◆ **Action item**: The required result is an exact copy of the lines from the one containing "ring tip: (466, 711)" to the last line of the records, both ends included, without pictures.

===== Excerpted records

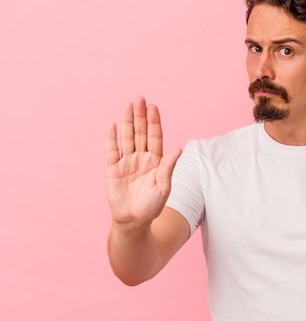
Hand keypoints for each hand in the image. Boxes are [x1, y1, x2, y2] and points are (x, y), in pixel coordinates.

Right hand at [105, 96, 181, 226]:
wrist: (134, 221)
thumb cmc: (152, 206)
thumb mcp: (163, 187)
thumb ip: (168, 167)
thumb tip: (178, 149)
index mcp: (156, 161)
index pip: (155, 137)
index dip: (154, 122)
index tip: (154, 107)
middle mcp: (142, 158)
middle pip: (141, 133)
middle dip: (140, 116)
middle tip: (140, 99)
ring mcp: (127, 162)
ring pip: (127, 137)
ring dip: (127, 121)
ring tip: (127, 105)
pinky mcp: (113, 169)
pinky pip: (112, 151)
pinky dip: (111, 138)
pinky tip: (112, 124)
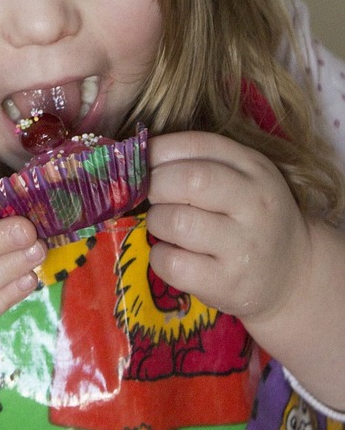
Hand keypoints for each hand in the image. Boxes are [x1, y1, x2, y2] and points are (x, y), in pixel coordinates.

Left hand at [146, 132, 310, 331]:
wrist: (293, 278)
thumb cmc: (249, 219)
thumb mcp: (242, 178)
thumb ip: (198, 160)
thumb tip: (135, 155)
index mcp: (254, 168)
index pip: (196, 145)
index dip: (158, 152)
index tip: (144, 164)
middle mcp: (254, 204)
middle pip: (188, 180)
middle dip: (155, 186)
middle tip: (154, 197)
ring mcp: (243, 246)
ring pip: (175, 221)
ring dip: (156, 222)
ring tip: (166, 226)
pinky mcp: (228, 283)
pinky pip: (172, 263)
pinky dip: (160, 257)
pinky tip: (173, 255)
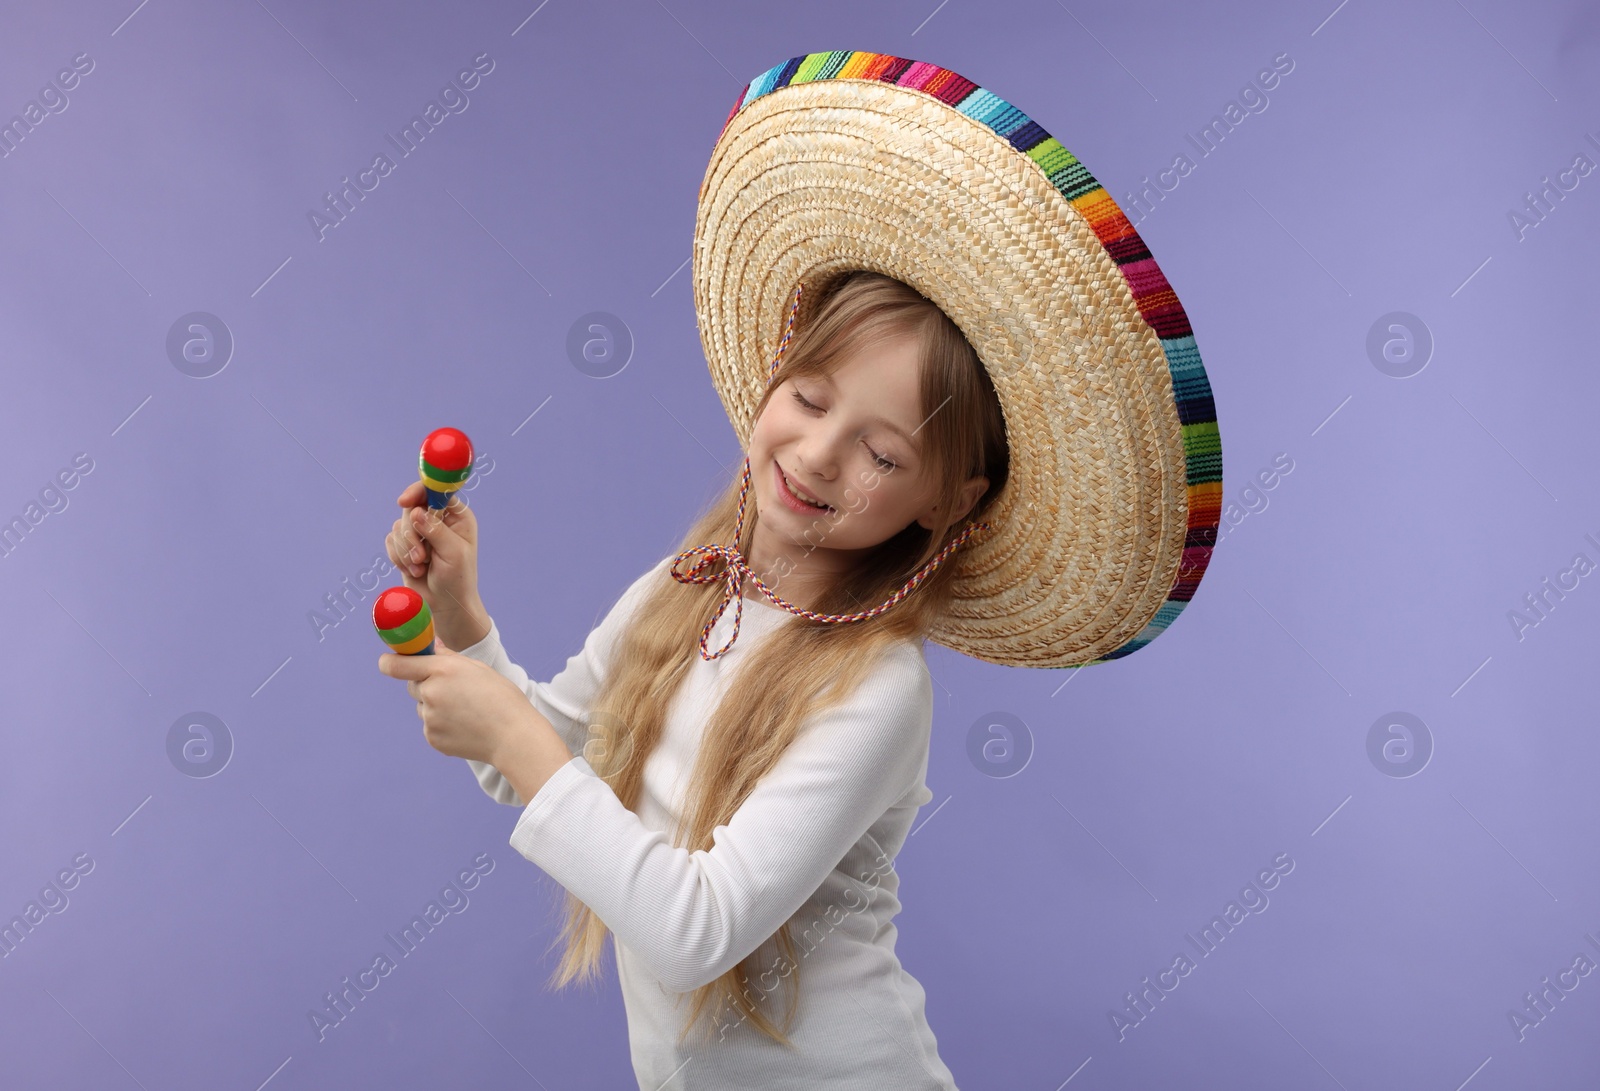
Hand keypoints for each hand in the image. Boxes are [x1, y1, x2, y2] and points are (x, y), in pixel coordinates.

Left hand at [377, 641, 534, 764]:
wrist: (513, 737)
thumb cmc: (502, 699)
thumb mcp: (478, 669)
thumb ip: (449, 657)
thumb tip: (432, 645)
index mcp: (442, 669)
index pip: (396, 665)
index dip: (389, 662)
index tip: (388, 661)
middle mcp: (431, 692)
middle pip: (412, 685)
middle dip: (426, 684)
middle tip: (454, 690)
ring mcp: (430, 718)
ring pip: (423, 706)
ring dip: (435, 706)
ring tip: (466, 711)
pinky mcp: (432, 738)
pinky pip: (430, 726)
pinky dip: (443, 724)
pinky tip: (465, 726)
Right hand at [385, 482, 488, 649]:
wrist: (445, 604)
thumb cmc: (458, 578)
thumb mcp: (453, 553)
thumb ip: (435, 530)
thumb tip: (416, 512)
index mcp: (457, 515)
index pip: (435, 491)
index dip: (417, 492)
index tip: (404, 502)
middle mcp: (438, 519)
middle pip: (411, 509)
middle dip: (411, 535)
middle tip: (421, 557)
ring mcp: (420, 532)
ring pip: (398, 526)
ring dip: (406, 550)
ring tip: (421, 567)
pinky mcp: (405, 545)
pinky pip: (390, 541)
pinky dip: (398, 557)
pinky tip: (413, 570)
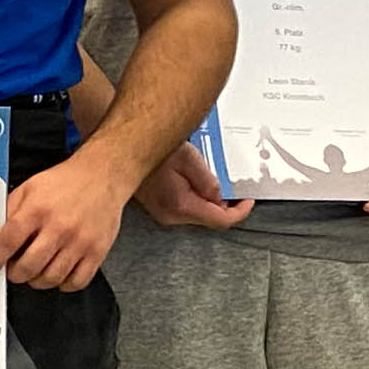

==========

◆ **Reply to the task**:
ring tip: (466, 711)
pinky mcp: (432, 738)
pinky pip: (430, 726)
pinky dip: (443, 724)
pinky tip: (465, 726)
Right hand at [385, 482, 488, 649]:
wrist: (445, 604)
thumb cmc: (458, 578)
thumb mcp: (453, 553)
thumb ip: (435, 530)
thumb tip: (416, 512)
index mcp: (457, 515)
index pip: (435, 491)
index dip: (417, 492)
index tip: (404, 502)
middle mcp: (438, 519)
middle pip: (411, 509)
middle dip: (411, 535)
middle tip: (421, 557)
ring mcp: (420, 532)
ring pip: (398, 526)
ring dip: (406, 550)
ring tip: (421, 567)
pinky mcp: (405, 545)
pinky pip: (390, 541)
pinky dip: (398, 557)
pinky tip: (413, 570)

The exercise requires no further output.